Ненависть. Вот слово, которое нравилось ей теперь больше всего. Такое мягкое, но в то же время сильное. И когда слово «друг» исчезало, она писала другое.
Ненависть.
Вернешься домой – ключ под камнем. Помни.
И она помнила. Она только ждала момента, когда сможет найти дорогу к этому камню. За спиной послышались шаги. Кто-то встал рядом.
– Тебе скучно? – женский голос. Это Наталья Кирилловна.
Девочка вздохнула, но не ответила. Не было смысла говорить. Всё равно никто ничему не верит. В этом мире вопросы задают не для того, чтобы получить ответы.

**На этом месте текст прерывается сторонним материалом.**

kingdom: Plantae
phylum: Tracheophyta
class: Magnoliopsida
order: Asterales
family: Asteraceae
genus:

– Я слышала, что случилось на уроке истории.
Алиса поежилась. Маленький укол стыда где-то между лопаток. Именно туда сейчас опустилась рука Натальи. Прикосновение это было едва заметным, неуловимым. Но оно не обожгло, не испугало. Было хорошо, спокойно.
– Ничего страшного, – сказала женщина. – Тебе нечего стыдиться. Если честно, – она перешла на шепот, – я давно мечтала сделать это.
Только теперь обернулась и посмотрела в глубокие голубые глаза классного руководителя.
– Почему? – спросила Алиса.
– Потому что он заслужил. Но мы не всегда должны давать волю своим чувствам, понимаешь?
Алиса уже слышала это. От папы. И покивала головой.
– Ты умная. Тебе здесь не место.
Ну, вот опять…
На уроках английского Алиса изумляла своим произношением и знанием грамматики. Она могла бы сама встать у школьной доски и преподавать. Но Наталья не решалась спросить, кто обучил ее этому. Учителя на перерывах собирались в учительской и живо обсуждали жертву похищения.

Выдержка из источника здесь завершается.